A large body of scientific evidence has established the central role of early childhood health and education in fostering lifetime well-being and economic success of children in both developed and developing countries (Engle et al., 2007; Elango et al., forthcoming). In India, programs that promote early childhood development are delivered primarily by Integrated Child Development Services (ICDS). ICDS is under-resourced relative to its importance for human development, which results in uneven quality, with many programs failing to provide supplementary nutrition, pre-school education, or essential health services (PEO, 2011). At the same time, fiscal constraints make large increases in ICDS spending infeasible. It is, therefore, critical to determine the most cost-effective methods for boosting ICDS quality so that scarce resources can be directed to programs that generate maximal social value.
ICDS in Tamil Nadu is one of the best-performing government schemes in India. A comprehensive study of ICDS published by the Planning Commission ranked Tamil Nadu first on an index of anganwadi infrastructure, and among the top 10 states overall (PEO, 2011). The state also outperforms most others on key nutrition indicators, including the fraction of underweight children (Ministry of Women and Child Development, 2013-2014). Tamil Nadu is therefore in a strong position to provide national leadership in identifying, piloting, and evaluating interventions with the potential to improve ICDS services at scale.

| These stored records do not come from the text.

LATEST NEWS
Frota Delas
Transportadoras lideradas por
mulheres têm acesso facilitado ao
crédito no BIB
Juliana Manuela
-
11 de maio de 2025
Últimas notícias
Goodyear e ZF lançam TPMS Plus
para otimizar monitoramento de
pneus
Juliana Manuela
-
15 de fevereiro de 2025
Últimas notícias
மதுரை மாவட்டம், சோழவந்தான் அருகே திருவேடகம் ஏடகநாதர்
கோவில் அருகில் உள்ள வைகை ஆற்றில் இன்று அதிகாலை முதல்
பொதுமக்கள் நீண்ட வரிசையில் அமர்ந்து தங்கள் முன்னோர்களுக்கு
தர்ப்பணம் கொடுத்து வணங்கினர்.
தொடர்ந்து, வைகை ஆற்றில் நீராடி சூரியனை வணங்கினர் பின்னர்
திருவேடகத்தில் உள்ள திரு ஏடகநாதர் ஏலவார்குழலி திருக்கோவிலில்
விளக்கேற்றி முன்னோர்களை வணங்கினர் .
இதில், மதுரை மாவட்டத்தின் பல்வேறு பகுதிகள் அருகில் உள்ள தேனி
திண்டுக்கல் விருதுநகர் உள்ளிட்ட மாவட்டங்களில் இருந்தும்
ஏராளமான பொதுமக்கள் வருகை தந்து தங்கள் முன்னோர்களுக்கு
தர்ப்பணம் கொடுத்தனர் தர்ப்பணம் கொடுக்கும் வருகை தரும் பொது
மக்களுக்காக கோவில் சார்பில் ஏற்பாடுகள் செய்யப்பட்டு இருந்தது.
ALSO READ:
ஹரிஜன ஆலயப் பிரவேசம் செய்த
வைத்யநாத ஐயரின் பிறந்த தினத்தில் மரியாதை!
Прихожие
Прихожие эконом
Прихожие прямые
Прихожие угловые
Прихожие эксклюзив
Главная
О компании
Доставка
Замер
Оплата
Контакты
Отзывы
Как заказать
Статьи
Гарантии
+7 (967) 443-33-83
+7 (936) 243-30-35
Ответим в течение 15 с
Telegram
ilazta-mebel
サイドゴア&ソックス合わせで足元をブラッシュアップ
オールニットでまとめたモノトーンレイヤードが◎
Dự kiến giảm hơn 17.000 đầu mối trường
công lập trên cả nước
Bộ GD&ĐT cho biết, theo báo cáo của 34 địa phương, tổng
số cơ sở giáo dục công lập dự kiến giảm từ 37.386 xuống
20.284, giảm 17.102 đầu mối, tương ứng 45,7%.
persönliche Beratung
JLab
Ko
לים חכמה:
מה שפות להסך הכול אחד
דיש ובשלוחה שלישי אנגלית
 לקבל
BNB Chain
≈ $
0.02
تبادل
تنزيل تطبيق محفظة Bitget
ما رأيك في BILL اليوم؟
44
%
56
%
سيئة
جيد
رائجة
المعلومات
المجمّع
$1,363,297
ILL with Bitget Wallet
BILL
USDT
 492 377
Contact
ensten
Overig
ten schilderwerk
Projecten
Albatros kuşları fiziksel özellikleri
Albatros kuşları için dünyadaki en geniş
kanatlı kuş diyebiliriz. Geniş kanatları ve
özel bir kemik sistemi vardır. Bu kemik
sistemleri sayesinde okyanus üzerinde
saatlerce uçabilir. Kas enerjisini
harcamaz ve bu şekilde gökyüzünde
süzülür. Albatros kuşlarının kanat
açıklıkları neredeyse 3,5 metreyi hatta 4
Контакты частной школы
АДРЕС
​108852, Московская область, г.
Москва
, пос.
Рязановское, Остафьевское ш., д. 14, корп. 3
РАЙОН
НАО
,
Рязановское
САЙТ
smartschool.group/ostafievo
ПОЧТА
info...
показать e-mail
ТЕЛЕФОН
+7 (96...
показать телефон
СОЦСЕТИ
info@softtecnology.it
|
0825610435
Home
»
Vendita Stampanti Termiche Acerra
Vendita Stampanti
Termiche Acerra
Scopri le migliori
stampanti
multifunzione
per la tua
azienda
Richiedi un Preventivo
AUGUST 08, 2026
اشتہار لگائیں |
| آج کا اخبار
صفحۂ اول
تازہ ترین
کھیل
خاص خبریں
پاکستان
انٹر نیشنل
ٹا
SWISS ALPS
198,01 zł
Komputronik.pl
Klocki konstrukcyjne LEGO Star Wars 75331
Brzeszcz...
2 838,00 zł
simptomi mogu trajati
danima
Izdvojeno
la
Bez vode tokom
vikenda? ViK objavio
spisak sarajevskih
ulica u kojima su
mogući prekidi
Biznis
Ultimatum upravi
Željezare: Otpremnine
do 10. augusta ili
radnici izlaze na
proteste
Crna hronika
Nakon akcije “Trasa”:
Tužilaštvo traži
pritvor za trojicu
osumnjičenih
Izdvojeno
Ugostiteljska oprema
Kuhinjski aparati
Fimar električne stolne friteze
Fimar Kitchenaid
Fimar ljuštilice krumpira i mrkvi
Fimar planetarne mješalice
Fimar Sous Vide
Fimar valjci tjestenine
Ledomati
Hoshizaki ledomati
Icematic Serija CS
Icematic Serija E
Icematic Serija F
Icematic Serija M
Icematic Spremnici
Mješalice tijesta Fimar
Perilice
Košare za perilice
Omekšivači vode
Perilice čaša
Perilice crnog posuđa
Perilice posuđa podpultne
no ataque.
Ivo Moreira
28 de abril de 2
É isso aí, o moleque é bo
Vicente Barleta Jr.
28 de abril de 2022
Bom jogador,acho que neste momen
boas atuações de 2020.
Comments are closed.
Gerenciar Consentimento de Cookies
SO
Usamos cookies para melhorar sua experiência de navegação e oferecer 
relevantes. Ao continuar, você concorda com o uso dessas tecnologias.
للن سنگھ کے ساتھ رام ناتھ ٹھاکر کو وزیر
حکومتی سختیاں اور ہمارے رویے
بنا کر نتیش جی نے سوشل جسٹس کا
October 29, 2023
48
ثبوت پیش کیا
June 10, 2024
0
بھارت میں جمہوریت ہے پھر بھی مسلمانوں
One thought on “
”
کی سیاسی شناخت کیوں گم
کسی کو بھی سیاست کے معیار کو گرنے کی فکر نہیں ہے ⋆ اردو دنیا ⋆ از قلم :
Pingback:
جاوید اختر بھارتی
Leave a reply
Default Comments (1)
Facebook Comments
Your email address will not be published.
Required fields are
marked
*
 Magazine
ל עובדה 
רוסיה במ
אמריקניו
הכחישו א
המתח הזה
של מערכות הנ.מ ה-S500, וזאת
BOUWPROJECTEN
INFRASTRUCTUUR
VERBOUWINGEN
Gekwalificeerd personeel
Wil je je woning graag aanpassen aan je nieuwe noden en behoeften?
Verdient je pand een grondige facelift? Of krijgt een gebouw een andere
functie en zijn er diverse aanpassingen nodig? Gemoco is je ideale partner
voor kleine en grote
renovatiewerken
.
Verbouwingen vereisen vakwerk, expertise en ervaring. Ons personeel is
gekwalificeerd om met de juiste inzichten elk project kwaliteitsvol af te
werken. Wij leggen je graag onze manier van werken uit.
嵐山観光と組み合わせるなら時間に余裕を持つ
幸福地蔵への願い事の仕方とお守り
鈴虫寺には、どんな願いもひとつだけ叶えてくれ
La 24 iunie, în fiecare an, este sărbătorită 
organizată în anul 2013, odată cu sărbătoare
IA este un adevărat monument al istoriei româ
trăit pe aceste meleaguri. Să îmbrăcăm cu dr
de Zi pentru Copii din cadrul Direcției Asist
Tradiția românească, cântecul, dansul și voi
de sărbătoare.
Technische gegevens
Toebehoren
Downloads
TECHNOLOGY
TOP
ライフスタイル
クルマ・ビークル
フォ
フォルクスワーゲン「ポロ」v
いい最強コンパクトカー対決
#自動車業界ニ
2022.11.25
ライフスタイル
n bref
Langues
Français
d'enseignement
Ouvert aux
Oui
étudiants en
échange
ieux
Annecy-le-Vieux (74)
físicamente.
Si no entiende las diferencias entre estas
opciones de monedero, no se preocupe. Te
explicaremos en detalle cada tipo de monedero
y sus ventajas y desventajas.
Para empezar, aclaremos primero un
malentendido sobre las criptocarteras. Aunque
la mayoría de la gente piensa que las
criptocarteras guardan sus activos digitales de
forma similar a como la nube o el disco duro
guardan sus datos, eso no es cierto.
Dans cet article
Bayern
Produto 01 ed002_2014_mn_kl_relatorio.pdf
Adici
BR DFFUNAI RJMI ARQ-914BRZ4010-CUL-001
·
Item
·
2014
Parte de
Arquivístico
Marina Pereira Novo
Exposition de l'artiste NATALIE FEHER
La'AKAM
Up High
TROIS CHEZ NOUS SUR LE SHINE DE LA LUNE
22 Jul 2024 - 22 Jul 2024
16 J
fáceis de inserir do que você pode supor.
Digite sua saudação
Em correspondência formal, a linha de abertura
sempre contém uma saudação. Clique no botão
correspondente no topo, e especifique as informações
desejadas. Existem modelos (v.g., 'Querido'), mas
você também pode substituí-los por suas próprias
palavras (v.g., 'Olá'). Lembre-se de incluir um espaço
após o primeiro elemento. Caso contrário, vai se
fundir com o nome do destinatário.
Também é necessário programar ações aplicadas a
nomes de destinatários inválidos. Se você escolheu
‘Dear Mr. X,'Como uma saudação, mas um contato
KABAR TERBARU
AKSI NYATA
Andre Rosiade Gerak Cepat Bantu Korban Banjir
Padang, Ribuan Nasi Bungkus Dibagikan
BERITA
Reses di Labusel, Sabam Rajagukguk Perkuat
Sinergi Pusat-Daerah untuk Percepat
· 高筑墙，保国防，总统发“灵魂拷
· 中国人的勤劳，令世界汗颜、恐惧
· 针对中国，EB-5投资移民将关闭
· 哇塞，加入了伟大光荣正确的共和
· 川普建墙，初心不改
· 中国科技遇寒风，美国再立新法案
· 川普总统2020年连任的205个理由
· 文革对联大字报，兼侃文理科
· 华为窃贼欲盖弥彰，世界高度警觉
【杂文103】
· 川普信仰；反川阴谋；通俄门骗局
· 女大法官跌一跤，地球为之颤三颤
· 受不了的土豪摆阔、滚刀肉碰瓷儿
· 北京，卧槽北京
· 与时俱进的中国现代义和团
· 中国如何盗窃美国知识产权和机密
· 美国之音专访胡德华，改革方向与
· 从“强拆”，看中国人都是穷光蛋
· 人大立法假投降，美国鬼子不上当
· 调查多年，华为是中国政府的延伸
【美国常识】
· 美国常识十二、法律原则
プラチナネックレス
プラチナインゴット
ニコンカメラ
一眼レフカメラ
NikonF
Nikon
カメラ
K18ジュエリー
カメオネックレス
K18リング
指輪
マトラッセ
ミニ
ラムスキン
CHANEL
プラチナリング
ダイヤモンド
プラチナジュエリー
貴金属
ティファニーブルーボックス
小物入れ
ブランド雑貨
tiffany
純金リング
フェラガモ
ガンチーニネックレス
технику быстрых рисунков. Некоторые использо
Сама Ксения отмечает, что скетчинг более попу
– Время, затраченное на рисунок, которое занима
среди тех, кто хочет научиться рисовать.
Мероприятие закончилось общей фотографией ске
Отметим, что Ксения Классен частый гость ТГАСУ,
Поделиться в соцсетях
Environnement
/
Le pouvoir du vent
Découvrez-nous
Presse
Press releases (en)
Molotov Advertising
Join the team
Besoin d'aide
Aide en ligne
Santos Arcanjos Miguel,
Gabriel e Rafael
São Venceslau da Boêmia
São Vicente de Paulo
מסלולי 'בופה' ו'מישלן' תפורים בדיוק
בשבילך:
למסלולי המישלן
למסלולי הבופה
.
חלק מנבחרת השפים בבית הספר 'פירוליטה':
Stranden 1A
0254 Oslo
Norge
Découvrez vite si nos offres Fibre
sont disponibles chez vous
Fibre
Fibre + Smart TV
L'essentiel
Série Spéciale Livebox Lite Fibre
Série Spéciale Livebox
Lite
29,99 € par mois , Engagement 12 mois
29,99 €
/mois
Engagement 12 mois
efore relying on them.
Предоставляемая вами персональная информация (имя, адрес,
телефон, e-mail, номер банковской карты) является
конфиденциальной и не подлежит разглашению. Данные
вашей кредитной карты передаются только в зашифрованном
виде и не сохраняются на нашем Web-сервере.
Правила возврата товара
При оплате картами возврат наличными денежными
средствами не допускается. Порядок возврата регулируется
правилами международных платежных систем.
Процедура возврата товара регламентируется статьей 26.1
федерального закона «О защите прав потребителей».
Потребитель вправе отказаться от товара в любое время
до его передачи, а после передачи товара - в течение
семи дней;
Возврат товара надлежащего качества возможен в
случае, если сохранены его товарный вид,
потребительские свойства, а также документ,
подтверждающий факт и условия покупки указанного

Our research, to be conducted in partnership with ICDS in Tamil Nadu, will provide experimental evidence on the cost-effectiveness of policy interventions that aim to improve the functioning of ICDS. In the first year of this partnership we will conduct a randomized experiment to evaluate four such interventions in a representative sample of anganwadi preschool centers (AWCs) throughout Tamil Nadu. The four interventions are:
1. Hiring early childhood care and education (ECCE) facilitators;
2. A supplemental nutrition program;
3. A performance-based pay for anganwadi workers linked to child nutrition outcomes; and
4. An across-the-board increase in pay for anganwadi workers.